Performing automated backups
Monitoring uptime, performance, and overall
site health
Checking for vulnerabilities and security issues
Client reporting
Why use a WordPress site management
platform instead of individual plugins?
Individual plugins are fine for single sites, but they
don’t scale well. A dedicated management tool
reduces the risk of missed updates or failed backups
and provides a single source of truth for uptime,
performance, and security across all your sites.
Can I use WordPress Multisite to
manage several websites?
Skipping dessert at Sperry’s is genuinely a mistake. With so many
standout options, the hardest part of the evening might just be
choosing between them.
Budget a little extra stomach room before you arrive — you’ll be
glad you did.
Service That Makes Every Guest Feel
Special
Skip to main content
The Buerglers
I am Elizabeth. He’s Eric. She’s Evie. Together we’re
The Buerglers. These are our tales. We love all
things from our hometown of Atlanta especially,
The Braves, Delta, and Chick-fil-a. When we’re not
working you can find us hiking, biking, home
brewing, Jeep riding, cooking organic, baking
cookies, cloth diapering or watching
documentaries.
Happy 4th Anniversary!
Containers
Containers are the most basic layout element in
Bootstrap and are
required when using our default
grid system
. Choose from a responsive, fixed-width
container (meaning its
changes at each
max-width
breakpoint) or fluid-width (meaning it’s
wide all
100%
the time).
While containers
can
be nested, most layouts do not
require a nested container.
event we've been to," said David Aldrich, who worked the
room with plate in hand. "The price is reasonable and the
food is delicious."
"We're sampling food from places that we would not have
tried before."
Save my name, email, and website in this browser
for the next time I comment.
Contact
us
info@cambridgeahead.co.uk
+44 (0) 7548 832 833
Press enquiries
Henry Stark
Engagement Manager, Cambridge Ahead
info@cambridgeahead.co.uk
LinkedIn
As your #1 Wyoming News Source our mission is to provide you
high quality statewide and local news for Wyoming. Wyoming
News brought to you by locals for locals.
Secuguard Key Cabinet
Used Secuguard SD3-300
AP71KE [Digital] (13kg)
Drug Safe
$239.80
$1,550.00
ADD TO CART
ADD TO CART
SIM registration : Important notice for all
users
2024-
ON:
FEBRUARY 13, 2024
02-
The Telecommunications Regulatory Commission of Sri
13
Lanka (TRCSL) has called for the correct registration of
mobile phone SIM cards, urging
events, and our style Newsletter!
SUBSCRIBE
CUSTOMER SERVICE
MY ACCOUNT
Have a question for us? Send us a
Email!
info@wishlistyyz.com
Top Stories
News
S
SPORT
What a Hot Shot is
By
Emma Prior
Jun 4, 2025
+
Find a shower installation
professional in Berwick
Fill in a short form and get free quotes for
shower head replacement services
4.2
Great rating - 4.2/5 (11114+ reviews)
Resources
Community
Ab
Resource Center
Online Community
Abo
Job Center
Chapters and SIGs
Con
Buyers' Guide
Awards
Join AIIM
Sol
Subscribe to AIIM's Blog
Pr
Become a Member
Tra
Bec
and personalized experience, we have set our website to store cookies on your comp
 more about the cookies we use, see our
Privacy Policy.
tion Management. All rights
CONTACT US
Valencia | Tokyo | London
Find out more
★ ★ ★
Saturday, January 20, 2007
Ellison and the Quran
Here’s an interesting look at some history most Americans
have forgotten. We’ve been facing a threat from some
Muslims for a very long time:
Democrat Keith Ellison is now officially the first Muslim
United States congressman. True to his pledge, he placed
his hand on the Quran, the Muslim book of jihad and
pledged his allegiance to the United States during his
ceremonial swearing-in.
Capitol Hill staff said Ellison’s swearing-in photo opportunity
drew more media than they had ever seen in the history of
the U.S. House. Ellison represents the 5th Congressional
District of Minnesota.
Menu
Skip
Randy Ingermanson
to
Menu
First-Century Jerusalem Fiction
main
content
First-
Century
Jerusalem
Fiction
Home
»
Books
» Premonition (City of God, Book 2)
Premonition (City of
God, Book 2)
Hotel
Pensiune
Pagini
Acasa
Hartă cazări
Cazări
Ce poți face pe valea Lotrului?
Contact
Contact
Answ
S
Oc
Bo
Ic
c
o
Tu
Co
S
★ ★ ★
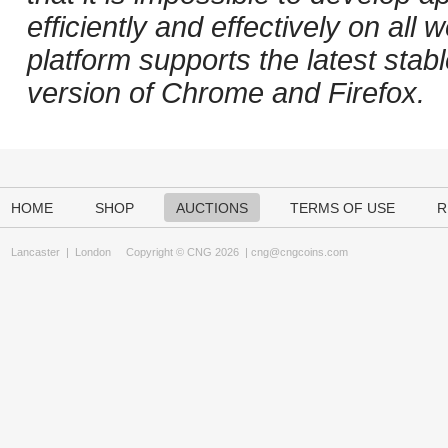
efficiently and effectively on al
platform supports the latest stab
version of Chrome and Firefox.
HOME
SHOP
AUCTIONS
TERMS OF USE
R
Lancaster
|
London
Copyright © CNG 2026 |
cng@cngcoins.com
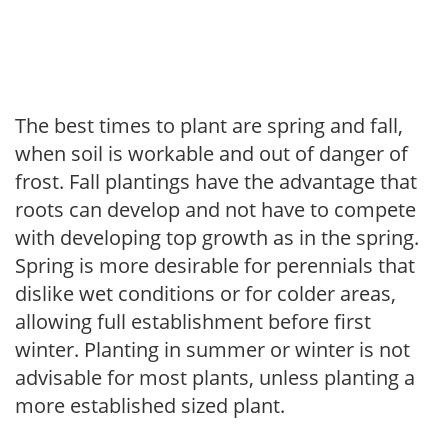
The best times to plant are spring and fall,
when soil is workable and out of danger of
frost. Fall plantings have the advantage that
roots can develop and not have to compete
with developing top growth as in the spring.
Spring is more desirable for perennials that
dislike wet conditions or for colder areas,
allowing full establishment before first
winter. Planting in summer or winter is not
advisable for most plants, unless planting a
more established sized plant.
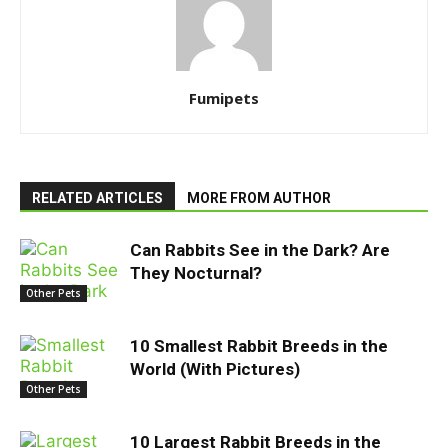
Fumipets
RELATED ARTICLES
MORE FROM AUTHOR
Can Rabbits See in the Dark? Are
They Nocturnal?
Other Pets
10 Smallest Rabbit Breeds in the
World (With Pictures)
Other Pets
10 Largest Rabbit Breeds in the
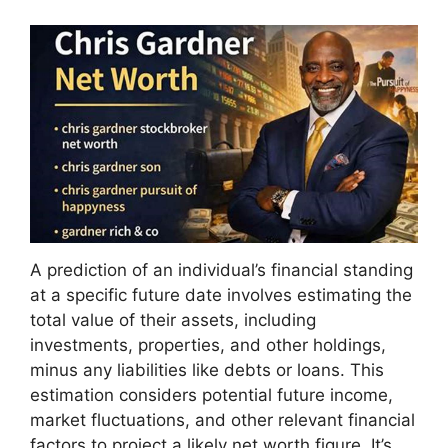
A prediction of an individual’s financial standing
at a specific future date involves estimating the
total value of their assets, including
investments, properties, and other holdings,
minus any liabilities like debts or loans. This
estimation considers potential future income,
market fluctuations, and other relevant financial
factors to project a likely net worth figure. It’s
★ ★ ★
Aim of the task
Search the entries for the string "future" and copy each line where it occurs.

Answer for the task
at a specific future date involves estimating the
estimation considers potential future income,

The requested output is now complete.